We bought 160pts at BLT and buying direct we had two years worth to spend so booked a 1-bed.  We liked it so much that we decided to add on another 125pts at BLT resale.

We have found that even though we live in the UK we can still find good deals for flights and our DVC gives us great flexibility.  Our holiday pattern has changed beyond belief!

We stayed last October at BLT in a 1-bed.

Last week e spent 4 nights in California at GC in a 1-bed in a location we would never have dreamed of paying for and our DVC made it possible.

In September my daughter and her friend are heading to studios at BLT and then BW.  This is their pre-university holiday, they are paying for their own flights but I was able to gift them the accomodation so I know they wont be staying in some seedy motel!

In October we are taking advantage of the free DDP and staying at SSR for a week.  The deal was actually cheaper than our flight prices only for last year so I couldn't resist!

In December we are staying a couple of nights at AoA then using DVC for a 1-bed at OKW for New Year.

Having pre-paid our accomodation has given us the ability to just save for our airfares and snap up bargain flights when we see them knowing that we are more than likely going to be able to sort out some DVC accomodation or other.

========

WORK REQUEST 1 >> Translate into Spanish this sentence from the forum post about DVC: "Our holiday pattern has changed beyond belief!"
WORK REQUEST 2 >> Transcribe word for word the part of the forum post about DVC from "We have found" up to and including "some seedy motel!".

EXTRACTED DATA >>
========

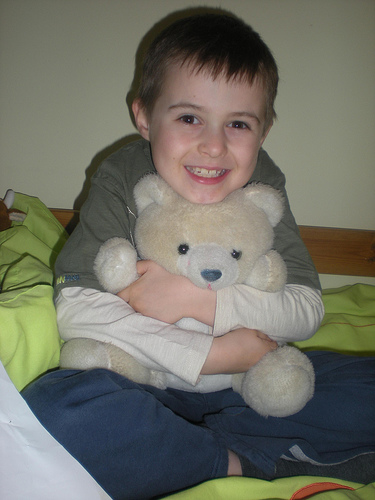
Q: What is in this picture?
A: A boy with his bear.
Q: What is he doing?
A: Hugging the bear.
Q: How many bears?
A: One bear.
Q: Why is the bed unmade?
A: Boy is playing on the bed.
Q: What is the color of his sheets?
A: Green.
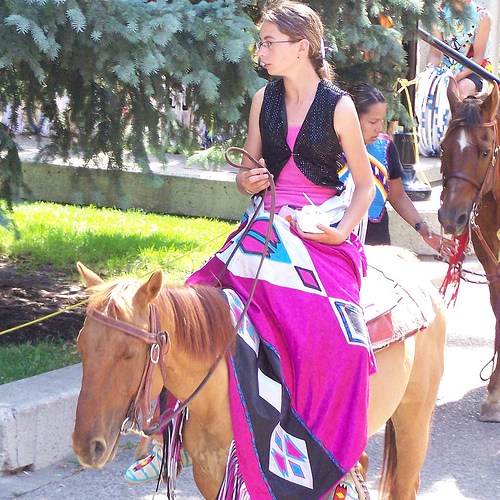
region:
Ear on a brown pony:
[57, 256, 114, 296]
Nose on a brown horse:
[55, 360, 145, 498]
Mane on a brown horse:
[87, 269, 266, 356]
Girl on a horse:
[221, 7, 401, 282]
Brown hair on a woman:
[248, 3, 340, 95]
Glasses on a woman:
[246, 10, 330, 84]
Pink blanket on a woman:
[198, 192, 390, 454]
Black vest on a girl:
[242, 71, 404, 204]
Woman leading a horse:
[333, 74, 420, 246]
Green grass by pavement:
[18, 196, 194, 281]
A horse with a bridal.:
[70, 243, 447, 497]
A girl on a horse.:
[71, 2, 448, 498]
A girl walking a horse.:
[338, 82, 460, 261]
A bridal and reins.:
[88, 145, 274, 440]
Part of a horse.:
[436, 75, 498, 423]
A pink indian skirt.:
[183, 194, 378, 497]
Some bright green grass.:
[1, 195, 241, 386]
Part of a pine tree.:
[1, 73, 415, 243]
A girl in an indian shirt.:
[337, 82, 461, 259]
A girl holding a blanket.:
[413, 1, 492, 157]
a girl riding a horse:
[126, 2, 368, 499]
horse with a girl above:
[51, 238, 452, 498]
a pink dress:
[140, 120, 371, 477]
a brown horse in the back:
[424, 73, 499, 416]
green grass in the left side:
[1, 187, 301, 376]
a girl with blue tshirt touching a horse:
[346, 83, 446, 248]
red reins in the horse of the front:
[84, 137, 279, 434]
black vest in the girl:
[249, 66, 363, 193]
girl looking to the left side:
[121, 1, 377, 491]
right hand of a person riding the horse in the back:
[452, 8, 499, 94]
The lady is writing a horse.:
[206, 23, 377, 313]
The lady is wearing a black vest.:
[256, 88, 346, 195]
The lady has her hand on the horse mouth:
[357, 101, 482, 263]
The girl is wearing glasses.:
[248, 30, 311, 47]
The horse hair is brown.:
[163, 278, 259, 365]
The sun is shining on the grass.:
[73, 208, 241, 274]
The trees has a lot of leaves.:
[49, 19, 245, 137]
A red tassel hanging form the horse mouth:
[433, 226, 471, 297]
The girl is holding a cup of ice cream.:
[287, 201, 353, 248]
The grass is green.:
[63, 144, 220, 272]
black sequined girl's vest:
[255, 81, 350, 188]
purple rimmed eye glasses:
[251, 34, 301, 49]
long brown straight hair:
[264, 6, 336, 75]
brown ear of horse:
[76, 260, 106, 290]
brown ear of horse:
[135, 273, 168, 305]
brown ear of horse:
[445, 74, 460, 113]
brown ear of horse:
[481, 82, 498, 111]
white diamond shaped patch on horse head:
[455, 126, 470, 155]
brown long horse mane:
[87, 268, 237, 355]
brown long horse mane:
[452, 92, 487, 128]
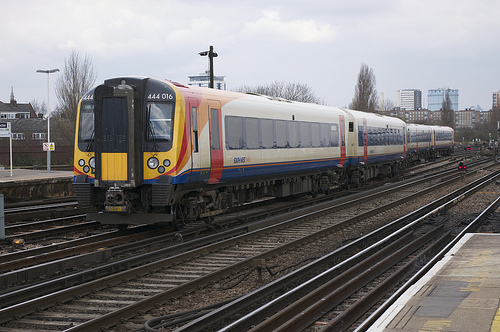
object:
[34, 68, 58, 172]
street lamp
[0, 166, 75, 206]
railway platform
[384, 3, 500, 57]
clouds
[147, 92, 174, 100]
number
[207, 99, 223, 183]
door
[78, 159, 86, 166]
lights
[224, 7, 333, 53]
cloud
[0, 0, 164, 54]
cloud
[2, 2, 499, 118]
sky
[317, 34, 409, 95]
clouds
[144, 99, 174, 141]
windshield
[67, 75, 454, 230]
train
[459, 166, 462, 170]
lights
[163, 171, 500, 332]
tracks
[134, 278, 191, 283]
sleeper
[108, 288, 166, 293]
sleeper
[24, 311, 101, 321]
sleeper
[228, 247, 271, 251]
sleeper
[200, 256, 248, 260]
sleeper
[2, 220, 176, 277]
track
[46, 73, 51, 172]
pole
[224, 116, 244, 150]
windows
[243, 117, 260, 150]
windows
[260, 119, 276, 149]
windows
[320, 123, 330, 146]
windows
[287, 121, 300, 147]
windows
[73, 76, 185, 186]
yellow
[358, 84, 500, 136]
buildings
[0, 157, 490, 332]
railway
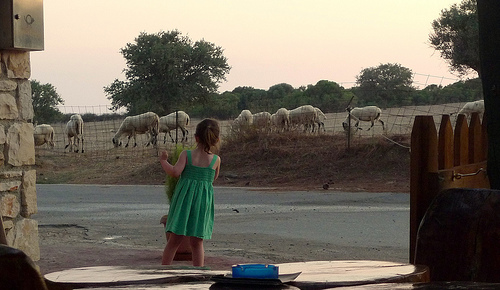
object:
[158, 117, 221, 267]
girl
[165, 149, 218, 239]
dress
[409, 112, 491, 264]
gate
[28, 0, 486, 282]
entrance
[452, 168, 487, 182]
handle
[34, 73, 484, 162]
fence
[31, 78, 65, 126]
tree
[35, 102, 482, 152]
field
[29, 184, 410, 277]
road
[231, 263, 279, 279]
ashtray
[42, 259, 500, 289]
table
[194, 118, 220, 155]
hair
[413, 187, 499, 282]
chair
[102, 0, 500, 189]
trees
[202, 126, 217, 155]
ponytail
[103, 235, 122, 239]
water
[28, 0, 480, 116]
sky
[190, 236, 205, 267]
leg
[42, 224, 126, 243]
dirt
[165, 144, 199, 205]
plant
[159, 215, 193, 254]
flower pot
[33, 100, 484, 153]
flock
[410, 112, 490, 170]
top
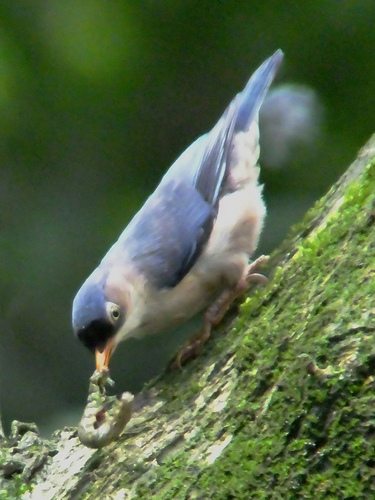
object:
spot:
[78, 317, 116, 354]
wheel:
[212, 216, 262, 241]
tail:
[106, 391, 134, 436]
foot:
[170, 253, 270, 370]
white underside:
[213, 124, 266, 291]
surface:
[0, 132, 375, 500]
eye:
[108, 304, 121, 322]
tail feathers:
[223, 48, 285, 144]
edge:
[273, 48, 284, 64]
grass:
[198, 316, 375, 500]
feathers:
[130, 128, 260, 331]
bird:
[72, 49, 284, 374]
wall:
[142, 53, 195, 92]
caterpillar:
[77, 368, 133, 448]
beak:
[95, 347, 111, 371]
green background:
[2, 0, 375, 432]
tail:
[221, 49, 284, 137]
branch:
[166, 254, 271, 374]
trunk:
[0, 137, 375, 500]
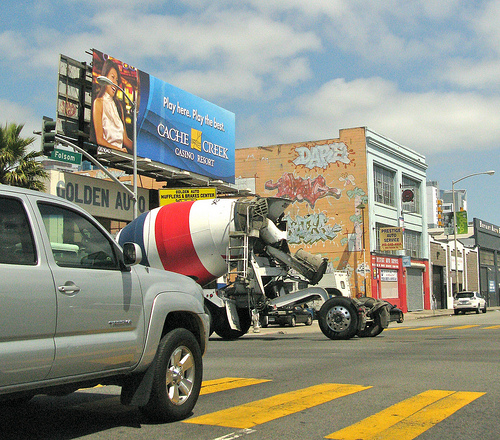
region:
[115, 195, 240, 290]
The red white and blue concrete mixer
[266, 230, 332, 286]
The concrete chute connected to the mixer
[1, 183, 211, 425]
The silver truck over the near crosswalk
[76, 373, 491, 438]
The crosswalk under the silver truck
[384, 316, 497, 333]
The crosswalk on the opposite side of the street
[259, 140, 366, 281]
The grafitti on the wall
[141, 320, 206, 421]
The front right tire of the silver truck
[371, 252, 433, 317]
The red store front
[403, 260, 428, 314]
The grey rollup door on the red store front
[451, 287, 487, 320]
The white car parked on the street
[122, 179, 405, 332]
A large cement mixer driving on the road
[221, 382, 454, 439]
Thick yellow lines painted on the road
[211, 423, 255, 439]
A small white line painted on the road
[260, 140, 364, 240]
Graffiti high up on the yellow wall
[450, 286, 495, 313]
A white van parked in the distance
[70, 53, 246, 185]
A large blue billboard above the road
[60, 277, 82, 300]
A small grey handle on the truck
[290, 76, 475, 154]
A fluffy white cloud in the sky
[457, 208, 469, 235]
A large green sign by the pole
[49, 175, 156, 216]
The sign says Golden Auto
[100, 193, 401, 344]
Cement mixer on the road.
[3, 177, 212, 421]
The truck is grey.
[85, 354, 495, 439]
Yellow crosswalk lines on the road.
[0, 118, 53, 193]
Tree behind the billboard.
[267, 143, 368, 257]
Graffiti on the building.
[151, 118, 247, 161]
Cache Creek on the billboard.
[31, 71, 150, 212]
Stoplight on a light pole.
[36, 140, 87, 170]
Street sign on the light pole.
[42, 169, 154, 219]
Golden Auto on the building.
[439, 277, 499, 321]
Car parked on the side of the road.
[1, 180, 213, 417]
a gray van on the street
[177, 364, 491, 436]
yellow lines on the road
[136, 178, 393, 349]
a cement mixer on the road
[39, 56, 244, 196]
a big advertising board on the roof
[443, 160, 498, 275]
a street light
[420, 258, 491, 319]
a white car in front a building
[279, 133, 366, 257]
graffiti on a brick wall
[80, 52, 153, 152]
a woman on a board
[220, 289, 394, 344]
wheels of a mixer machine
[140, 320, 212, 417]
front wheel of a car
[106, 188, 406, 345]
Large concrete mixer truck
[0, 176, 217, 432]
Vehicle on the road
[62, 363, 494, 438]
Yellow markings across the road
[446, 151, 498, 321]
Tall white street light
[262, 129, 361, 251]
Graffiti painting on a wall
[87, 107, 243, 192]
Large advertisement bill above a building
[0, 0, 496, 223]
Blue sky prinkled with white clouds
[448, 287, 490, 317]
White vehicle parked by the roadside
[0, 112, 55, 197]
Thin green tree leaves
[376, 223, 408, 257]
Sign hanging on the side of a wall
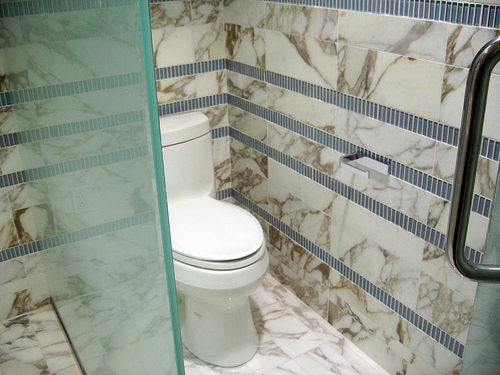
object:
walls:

========

EXERCISE SOLUTION 1 >> ¡Nuestra forma de pasar las vacaciones ha cambiado increíblemente!

EXERCISE SOLUTION 2 >>
We have found that even though we live in the UK we can still find good deals for flights and our DVC gives us great flexibility.  Our holiday pattern has changed beyond belief!

We stayed last October at BLT in a 1-bed.

Last week e spent 4 nights in California at GC in a 1-bed in a location we would never have dreamed of paying for and our DVC made it possible.

In September my daughter and her friend are heading to studios at BLT and then BW.  This is their pre-university holiday, they are paying for their own flights but I was able to gift them the accomodation so I know they wont be staying in some seedy motel!